**** Exercise material ****

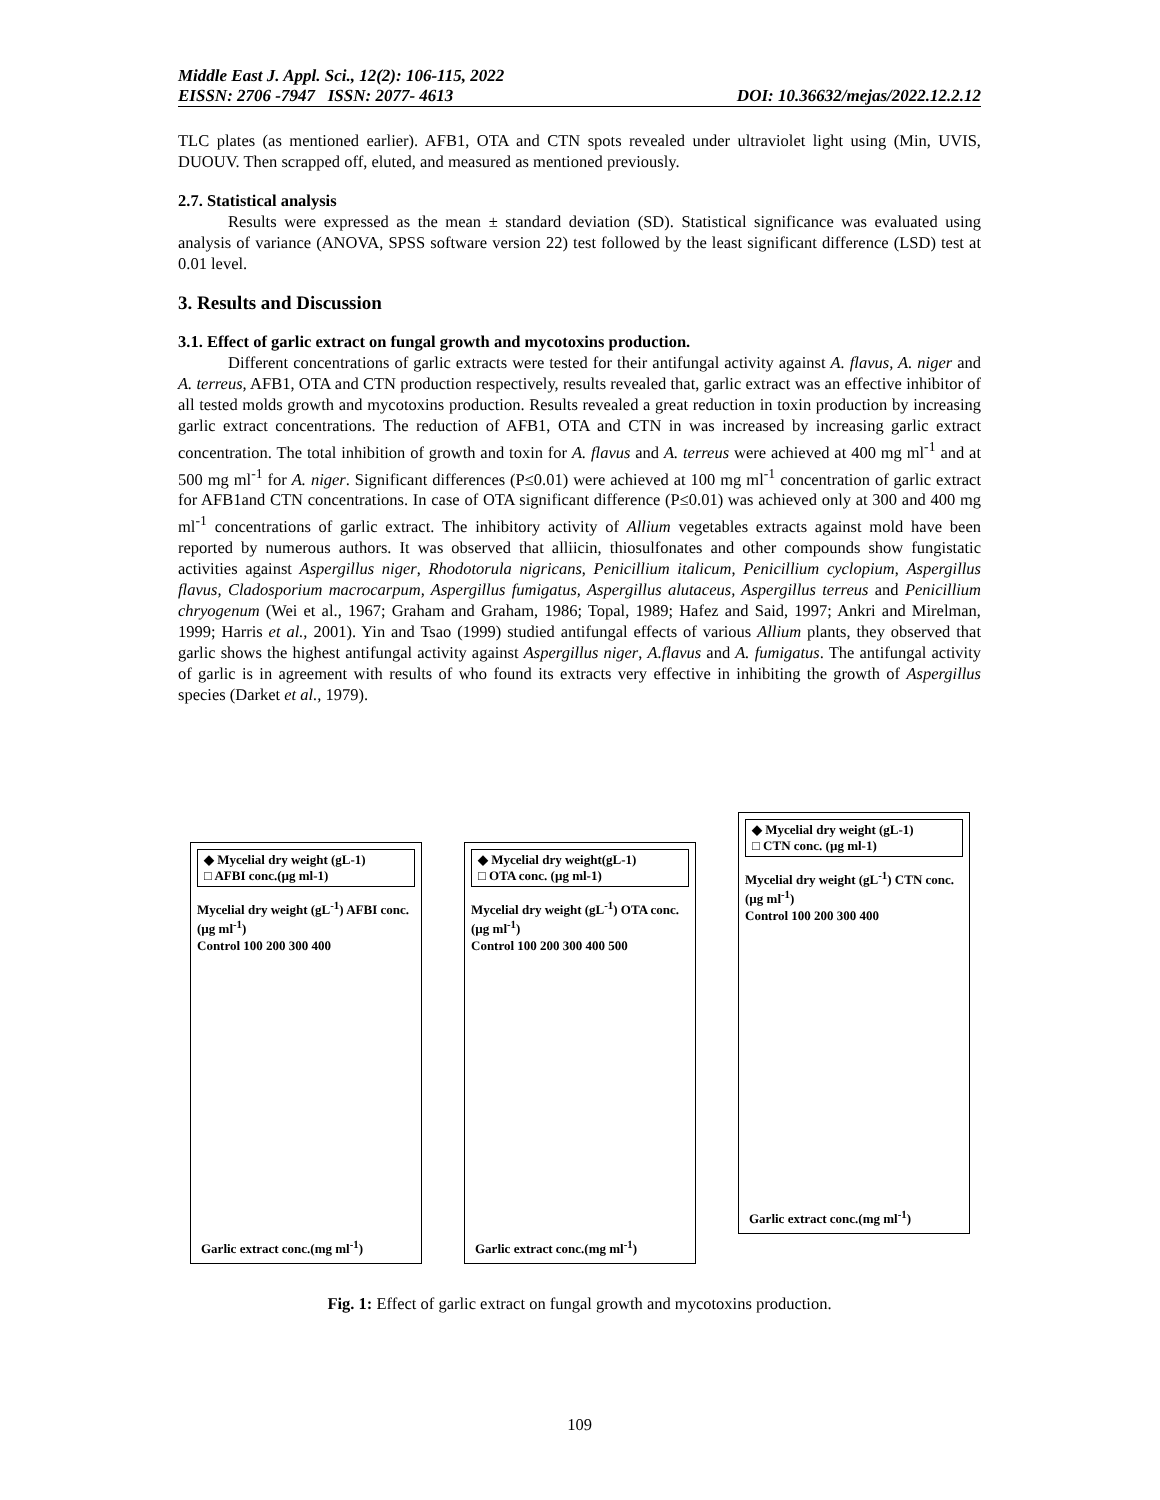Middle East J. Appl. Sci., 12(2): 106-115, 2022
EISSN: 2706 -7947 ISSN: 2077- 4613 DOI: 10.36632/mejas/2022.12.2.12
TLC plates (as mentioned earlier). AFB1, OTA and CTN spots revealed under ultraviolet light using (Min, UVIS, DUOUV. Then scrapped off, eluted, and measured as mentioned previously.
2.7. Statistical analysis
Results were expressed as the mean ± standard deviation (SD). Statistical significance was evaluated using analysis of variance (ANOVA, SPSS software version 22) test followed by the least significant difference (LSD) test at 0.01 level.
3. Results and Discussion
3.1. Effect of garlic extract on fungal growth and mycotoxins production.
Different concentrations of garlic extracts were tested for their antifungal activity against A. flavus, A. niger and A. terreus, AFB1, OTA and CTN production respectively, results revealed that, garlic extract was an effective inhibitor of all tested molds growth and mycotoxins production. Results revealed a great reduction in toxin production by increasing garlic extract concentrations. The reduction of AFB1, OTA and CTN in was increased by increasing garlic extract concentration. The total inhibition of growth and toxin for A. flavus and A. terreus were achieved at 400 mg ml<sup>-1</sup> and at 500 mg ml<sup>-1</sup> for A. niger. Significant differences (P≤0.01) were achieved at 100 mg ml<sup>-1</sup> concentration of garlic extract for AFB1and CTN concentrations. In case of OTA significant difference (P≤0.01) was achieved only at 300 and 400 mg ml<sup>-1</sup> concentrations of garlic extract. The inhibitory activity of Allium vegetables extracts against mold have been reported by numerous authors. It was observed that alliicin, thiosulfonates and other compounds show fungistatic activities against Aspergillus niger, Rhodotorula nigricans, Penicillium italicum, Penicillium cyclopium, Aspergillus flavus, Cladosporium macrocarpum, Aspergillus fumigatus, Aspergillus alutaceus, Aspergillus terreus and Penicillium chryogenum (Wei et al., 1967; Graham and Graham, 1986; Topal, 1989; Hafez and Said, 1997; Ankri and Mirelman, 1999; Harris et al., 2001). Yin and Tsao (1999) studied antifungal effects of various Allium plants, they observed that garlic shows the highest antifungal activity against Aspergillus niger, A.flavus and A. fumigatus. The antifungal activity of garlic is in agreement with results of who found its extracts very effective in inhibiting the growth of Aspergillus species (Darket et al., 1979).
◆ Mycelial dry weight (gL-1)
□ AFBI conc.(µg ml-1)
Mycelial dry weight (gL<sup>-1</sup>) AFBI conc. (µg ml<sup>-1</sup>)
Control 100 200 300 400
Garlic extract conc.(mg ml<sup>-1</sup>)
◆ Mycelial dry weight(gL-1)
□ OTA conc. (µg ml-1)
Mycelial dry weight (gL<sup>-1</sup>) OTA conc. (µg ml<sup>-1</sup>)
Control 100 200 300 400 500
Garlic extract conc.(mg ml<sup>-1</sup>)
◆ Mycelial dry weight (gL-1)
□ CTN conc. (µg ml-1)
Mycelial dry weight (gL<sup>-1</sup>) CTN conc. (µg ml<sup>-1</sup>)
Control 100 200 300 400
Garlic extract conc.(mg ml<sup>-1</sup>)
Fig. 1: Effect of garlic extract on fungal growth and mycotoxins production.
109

****
**** Exercise material ****

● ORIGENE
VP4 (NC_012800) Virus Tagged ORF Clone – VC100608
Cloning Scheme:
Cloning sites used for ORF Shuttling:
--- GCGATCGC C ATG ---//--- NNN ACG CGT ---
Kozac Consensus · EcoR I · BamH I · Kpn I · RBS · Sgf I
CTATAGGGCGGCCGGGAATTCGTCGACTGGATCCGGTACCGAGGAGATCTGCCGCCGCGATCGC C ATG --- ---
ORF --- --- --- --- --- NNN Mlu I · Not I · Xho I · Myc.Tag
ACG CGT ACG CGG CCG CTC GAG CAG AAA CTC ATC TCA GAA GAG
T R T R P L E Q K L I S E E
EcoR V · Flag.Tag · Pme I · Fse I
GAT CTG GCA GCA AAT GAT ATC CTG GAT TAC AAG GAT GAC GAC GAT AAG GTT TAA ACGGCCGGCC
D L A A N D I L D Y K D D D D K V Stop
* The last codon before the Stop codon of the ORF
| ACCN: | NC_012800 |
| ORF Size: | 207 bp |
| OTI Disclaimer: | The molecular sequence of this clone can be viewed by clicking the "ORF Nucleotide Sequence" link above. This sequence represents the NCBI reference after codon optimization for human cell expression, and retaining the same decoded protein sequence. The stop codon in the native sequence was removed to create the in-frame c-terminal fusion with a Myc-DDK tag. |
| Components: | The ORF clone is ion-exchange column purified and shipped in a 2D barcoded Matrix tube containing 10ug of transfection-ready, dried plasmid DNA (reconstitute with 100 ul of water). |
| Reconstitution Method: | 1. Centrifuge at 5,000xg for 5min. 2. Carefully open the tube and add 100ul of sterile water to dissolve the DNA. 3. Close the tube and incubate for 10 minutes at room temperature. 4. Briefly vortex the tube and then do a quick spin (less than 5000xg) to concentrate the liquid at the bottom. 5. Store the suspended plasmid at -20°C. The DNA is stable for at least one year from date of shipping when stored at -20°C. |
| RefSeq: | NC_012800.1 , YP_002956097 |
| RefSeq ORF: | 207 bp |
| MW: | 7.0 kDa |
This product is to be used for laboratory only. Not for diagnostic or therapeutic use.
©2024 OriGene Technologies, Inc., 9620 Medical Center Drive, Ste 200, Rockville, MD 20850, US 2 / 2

****
**** Exercise material ****

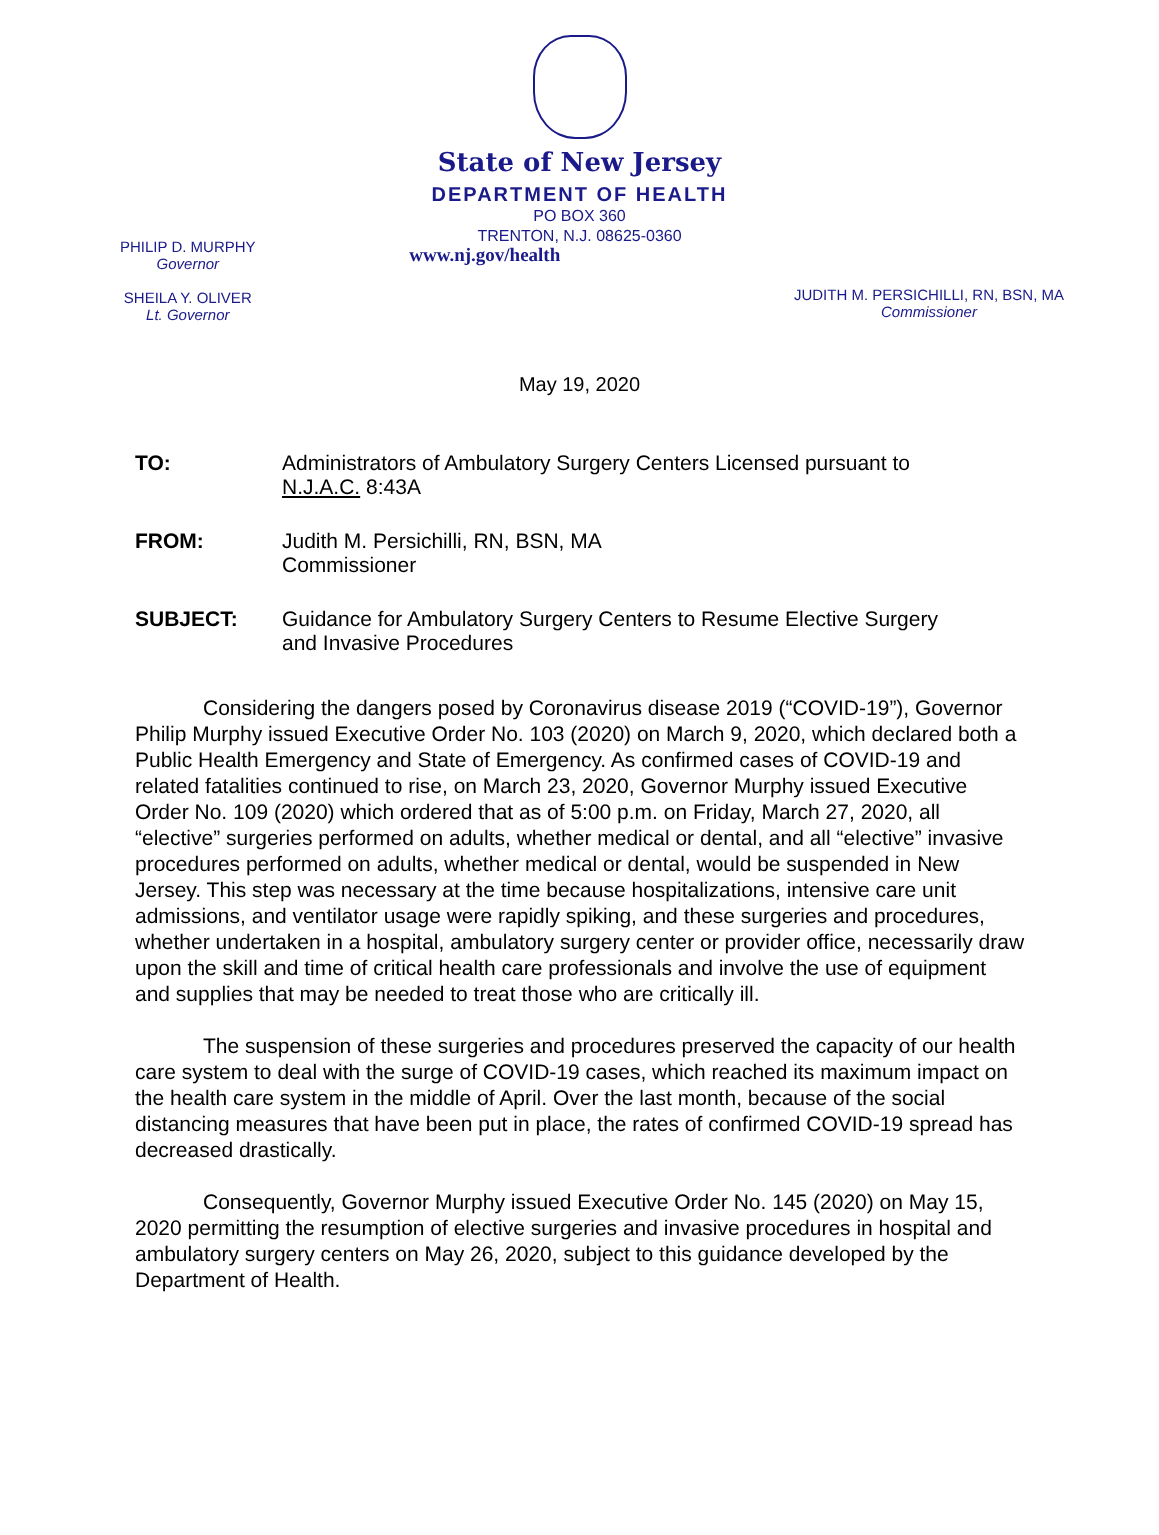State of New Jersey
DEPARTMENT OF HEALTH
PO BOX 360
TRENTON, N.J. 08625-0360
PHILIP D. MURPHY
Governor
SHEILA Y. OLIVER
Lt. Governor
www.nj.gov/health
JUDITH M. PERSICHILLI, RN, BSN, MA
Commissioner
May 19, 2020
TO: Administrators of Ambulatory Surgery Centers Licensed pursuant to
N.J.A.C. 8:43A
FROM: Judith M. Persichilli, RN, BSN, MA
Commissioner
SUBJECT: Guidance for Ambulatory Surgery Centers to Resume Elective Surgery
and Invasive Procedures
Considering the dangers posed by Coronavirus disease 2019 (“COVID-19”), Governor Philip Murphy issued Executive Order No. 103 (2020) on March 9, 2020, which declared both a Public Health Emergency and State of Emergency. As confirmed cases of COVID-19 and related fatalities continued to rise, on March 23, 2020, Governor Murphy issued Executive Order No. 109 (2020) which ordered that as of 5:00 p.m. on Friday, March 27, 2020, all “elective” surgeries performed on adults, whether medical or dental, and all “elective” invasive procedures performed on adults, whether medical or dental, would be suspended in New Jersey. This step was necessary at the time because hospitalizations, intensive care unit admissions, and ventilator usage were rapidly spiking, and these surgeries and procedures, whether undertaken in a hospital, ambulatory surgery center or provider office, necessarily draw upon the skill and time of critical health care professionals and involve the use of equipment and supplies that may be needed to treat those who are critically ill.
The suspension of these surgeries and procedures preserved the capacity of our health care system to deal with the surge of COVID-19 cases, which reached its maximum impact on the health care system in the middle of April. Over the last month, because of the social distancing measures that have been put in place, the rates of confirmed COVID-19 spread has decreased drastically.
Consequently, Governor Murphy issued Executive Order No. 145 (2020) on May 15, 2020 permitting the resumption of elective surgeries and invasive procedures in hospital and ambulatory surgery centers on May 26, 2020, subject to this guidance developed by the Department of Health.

****

Aim of the task:
Extract every line of the records above that contains the word "weight".

Answer to the exercise:
◆ Mycelial dry weight (gL-1)
Mycelial dry weight (gL<sup>-1</sup>) AFBI conc. (µg ml<sup>-1</sup>)
◆ Mycelial dry weight(gL-1)
Mycelial dry weight (gL<sup>-1</sup>) OTA conc. (µg ml<sup>-1</sup>)
◆ Mycelial dry weight (gL-1)
Mycelial dry weight (gL<sup>-1</sup>) CTN conc. (µg ml<sup>-1</sup>)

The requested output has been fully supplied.